Les derniers documents de la série Vault 7 publiés par WikiLeaks montrent comment la CIA peut être amenée à devoir éteindre des caméras connectées, en fonction de ses missions. La technique passe par une clé USB contenant un malware pour Windows, nécessitant donc une intervention physique.
Tout le monde a déjà vu au moins un film dans lequel un agent, un héros ou un méchant s’attaque à un système informatique, en vue de désactiver des caméras de sécurité. Généralement précédée d’une réplique dont les scénaristes aiment abuser (« Je suis dans le système ! »), la technique permet ensuite de s’introduire dans un lieu où l'on n'est pas censé être.
Si certains spectateurs se posaient la question, ces techniques existent bel et bien, tout du moins à la CIA. C’est ce que révèlent les derniers documents publiés par WikiLeaks dans la série Vault 7 consacrée aux stratégies et outils de l’agence américaine.
Un éléphant ça trompe énormément
Ce dernier lâcher de documents porte le nom de Dumbo. Ils désignent une technique autant qu’un outil, permettant à la CIA de désactiver des caméras de sécurité pour intervenir sur un site où d’autres opérations nécessitent que ces yeux ne soient plus opérationnels.
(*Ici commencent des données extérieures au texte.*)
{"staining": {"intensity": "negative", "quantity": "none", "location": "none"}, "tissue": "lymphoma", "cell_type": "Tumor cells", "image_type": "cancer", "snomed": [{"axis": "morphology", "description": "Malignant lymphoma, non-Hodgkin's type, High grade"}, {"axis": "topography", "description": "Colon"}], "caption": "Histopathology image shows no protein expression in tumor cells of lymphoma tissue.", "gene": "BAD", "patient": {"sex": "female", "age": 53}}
Il est censé pouvoir fonctionner sur toutes les versions de Windows, à l’exception des versions antérieures à Windows XP et de la mouture 64 bits de ce dernier.
Dumbo, puisque c’est son nom, permet donc à un agent de couper ces caméras à condition qu’elles soient gérées par une ou plusieurs machines sous Windows. L’outil est présent sur une clé USB qui nécessite donc d’être branchée sur site, avec un accès physique à l’ordinateur ciblé.
Une fois en place, Dumbo agit comme un malware et cherche le parc de caméras. Il peut dès lors désactiver les interfaces réseau, couper tous les microphones, suspendre tous les processus liés à l’enregistrement vidéo ou même s’attaquer directement aux sauvegardes, qu’il peut effacer ou « simplement » corrompre pour les rendre illisibles. Le type de connexion n’est pas important, puisque Dumbo gère aussi bien Ethernet que le Wi-Fi, tout comme le Bluetooth.
Cependant, les documents font état de deux limitations. La première est qu’en plus d’un accès physique, l’agent responsable de l’opération doit veiller à ce que la clé USB reste branchée pendant toute la durée de l’intervention. Il doit donc passer par un modèle particulièrement discret ou s’arranger pour rester présent dans la pièce. L’autre souci éventuel est que Dumbo nécessite d’avoir les privilèges maximaux pour fonctionner.
Dumbo émane d’une section particulière de la CIA nommée Physical Access Group, ou PAG. Comme son nom l’indique, il s’occupe exclusivement d’outils requérant un accès physique aux machines. Leurs capacités sont souvent plus évoluées, mais ils permettant surtout de s’attaquer à des systèmes qui ne sont pas accessibles par le réseau, en particulier ceux dédiés à la sécurité.
Un outil lié aux autres
Nos lecteurs ayant suivi la longue série de documents Vault 7 se souviendront peut-être qu’une bonne partie des techniques de la CIA exposées par WikiLeaks réclament un accès physique à une ou plusieurs machines.
De fait, Dumbo est un peu le chainon manquant : puisqu’il permet de couper les caméras de sécurité, il facilite les interventions sur site. On se souvient par exemple de l’outil permettant d’implanter des malwares sur des serveurs Windows ou Linux, ou encore de celui taillé pour contaminer des téléviseurs connectés Samsung. Sans caméras, ces opérations sont d’autant plus simples, surtout quand il s’agit de brancher une « simple » clé USB.
En outre, il semble davantage évident que les révélations précédentes que la CIA continue d’investir dans Dumbo. Dans les documents publiés, on trouve ainsi une référence à la version 3.0 de l’outil, publiée en juillet 2015. Ce ne sont toutefois que des suppositions, comme pour les précédents articles.
À l’instar de la NSA et des diffusions de masse par les pirates Shadow Brokers, on continue d’assister à une certaine forme de désarmement forcé d’une agence américaine. La situation est cependant différente pour la CIA, puisque les informations révélées ne font pas état de failles exploitables. Il ne s’agit donc pas simplement de colmater des brèches pour améliorer la sécurité générale. En outre, les opérations de la CIA sont très différentes de celles de la NSA. Ainsi, là où cette dernière dispose d’outils de surveillance de masse (de type PRISM), l’autre intervient de manière beaucoup plus ciblée.